As It Happens

Iowa farmer claims oil company rep offered him a teen sex worker

Hughie Tweedy is an Iowa farmer whose land lies right in the path of a new pipeline proposal. The Dakota Access Pipeline would funnel crude from the Bakken oil fields in North Dakota through South Dakota and Iowa for processing in Illinois.
Hughie Tweedy is against the Bakken Pipeline (Facebook/Associated Press)

Hughie Tweedy is an Iowa farmer whose land lies right in the path of a new pipeline proposal. It's called the Dakota Access Pipeline and it would funnel crude from the Bakken oil fields in North Dakota through South Dakota and Iowa for processing in Illinois.

There's money for landowners who sign over rights to allow the pipeline company to get to work. But Tweedy's refusing all offers.

But when he told the pipeline representative that he's not interested in money, Tweedy says they tried to tempt him with something else.

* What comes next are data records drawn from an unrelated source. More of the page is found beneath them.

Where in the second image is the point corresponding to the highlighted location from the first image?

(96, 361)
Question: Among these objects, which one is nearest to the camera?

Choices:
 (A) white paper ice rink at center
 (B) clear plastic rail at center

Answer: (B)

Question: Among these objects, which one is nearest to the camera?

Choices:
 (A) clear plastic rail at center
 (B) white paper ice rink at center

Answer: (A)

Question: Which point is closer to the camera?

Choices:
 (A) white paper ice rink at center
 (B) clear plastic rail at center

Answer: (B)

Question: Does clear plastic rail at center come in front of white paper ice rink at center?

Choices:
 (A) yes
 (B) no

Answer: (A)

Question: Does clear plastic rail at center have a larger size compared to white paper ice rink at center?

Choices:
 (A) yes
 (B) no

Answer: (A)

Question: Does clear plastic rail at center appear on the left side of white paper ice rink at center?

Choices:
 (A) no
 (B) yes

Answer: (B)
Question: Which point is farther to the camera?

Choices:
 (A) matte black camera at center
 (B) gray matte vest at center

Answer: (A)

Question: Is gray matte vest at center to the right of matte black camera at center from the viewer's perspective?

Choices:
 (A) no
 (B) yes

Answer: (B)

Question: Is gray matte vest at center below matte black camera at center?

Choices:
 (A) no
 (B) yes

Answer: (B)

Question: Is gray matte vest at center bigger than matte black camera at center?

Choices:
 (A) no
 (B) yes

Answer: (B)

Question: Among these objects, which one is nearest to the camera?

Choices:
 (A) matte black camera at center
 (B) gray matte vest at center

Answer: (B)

"He offered me women," Tweedy tells As It Happens host Carol Off. "Not once, not twice, but three times. In the third time, a $1,200 teenage prostitute." Tweedy was told she was 18 years of age.

Hughie Tweedy (Facebook)

He says that he recorded the third offer with a hidden digital recorder.

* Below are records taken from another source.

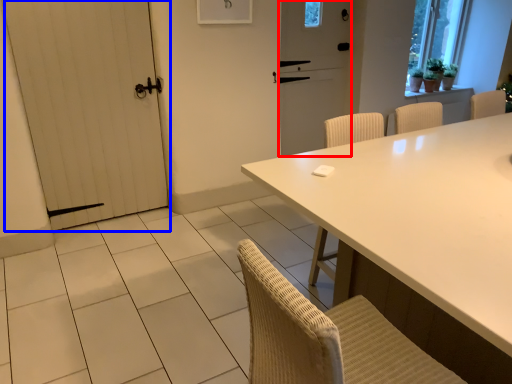
Question: Which object appears farthest to the camera in this image, screen door (highlighted by a red box) or door (highlighted by a blue box)?

Choices:
 (A) screen door
 (B) door

Answer: (A)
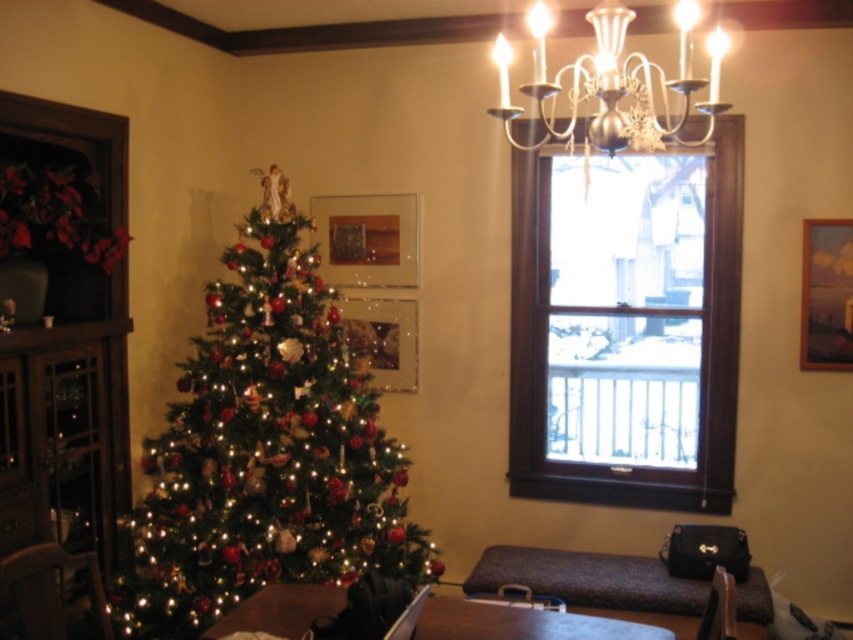
You are a guest entering the room and want to sit down. There is a matte brown chair at lower left and a silver metallic chandelier at upper center. Which object is closer to the entrance?

The matte brown chair at lower left is closer to the entrance because it is positioned to the left of the silver metallic chandelier at upper center, which is further away from the entrance.

You are standing in the room and want to sit down. The matte brown chair at lower left is located at point (50, 589). Can you walk directly to the chair without moving around any furniture?

Yes, you can walk directly to the matte brown chair at lower left because it is positioned at point (50, 589), which suggests it is near the lower left corner of the room, likely with clear space around it for easy access.

You are a guest entering the room and want to sit down. You notice the silver metallic chandelier at upper center and the matte brown chair at lower left. Which object is taller?

The silver metallic chandelier at upper center is much taller than the matte brown chair at lower left.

Energy Transfer Partners, the company responsible for the Dakota Access Pipeline, issued a statement in response: "We are aware of allegations that have been made concerning the conduct of an employee of one of our contractors . . . We take these types of matters very seriously and are investigating further."

Tweedy says he went public with his accusation in hopes that the state will pass a bill which would make it more difficult for the pipeline to seize properties.

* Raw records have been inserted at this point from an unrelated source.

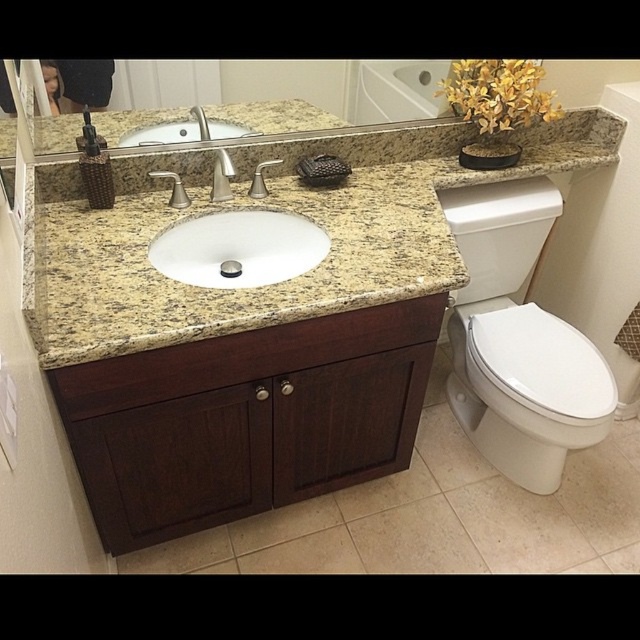
Does white glossy sink at center have a greater width compared to polished granite mirror at upper center?

No, white glossy sink at center is not wider than polished granite mirror at upper center.

This screenshot has width=640, height=640. What do you see at coordinates (237, 248) in the screenshot?
I see `white glossy sink at center` at bounding box center [237, 248].

Locate an element on the screen. white glossy sink at center is located at coordinates [237, 248].

From the picture: Is white glossy sink at center smaller than satin nickel faucet at center?

No, white glossy sink at center is not smaller than satin nickel faucet at center.

Does point (218, 284) come farther from viewer compared to point (216, 161)?

No, (218, 284) is in front of (216, 161).

This screenshot has height=640, width=640. In order to click on white glossy sink at center in this screenshot , I will do `click(237, 248)`.

Between polished granite mirror at upper center and silver metallic faucet at upper center, which one appears on the left side from the viewer's perspective?

Positioned to the left is silver metallic faucet at upper center.

Can you confirm if polished granite mirror at upper center is positioned below silver metallic faucet at upper center?

Correct, polished granite mirror at upper center is located below silver metallic faucet at upper center.

Looking at this image, who is more distant from viewer, (58, 147) or (204, 120)?

The point (204, 120) is behind.

Where is `polished granite mirror at upper center`? This screenshot has height=640, width=640. polished granite mirror at upper center is located at coordinates (252, 134).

"I'm not for sale," Tweedy adds. "I had told my pipeline representative that I wouldn't sell [him] one blade of grass for a million dollars.

"This bunch from the pipeline cartel — what I call 'em — is just a bucket of snakes and you can't tell which head belongs to which tail. Their damage control will be all deniability. They'll say, well, that's not our contractor . . . that's not our this, not our that."

Tweedy's lawyer has asked him to not share the recording, and he's seeking liability protection from the Iowa attorney general before he releases it.

"I was raised here, I grew up here, I've always lived here," he says of his property. "This farm is not for sale to a private company for their profit. It is just not. I am not going to allow it."